**Collected data:**
·····

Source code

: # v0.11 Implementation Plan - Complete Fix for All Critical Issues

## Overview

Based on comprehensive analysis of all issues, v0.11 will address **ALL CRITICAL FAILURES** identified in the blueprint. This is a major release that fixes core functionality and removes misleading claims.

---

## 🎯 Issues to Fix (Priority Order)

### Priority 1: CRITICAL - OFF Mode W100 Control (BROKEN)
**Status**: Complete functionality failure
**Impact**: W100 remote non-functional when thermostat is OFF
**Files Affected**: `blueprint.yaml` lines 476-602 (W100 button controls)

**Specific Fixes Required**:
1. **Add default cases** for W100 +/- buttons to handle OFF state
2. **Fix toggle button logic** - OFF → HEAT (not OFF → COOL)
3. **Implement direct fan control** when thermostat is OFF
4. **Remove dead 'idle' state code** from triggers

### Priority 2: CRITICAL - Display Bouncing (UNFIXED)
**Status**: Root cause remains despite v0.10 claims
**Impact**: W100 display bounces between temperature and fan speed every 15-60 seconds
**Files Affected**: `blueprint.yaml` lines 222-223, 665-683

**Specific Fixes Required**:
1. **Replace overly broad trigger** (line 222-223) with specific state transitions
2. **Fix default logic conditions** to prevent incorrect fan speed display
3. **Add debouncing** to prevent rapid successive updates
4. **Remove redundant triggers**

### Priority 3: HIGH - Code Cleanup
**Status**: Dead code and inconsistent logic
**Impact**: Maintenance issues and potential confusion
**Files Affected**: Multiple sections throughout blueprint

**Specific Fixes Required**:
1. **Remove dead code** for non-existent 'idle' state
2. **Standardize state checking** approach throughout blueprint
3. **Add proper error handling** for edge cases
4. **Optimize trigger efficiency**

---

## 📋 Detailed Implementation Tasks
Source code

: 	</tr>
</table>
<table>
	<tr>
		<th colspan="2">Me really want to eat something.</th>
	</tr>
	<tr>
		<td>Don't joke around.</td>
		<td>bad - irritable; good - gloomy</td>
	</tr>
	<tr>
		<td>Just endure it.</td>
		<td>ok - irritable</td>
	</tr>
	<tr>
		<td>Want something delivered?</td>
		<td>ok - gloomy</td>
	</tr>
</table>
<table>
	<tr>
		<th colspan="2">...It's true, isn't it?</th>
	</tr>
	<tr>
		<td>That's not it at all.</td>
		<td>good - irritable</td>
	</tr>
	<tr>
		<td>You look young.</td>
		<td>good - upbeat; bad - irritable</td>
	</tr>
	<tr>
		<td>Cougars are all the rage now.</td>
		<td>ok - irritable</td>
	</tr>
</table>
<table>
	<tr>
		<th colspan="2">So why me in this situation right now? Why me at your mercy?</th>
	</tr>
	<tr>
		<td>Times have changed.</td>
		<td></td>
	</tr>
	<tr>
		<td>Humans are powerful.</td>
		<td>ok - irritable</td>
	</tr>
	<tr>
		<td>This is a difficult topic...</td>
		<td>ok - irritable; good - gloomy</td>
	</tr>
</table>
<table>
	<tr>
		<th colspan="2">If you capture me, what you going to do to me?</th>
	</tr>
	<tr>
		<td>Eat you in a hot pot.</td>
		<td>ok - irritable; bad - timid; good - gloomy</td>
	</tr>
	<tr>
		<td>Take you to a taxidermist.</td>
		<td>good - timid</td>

·····

**What you will do:**
Give the number of lines in the records above that contain "Implementation", with no other words.

**Solution below:**
2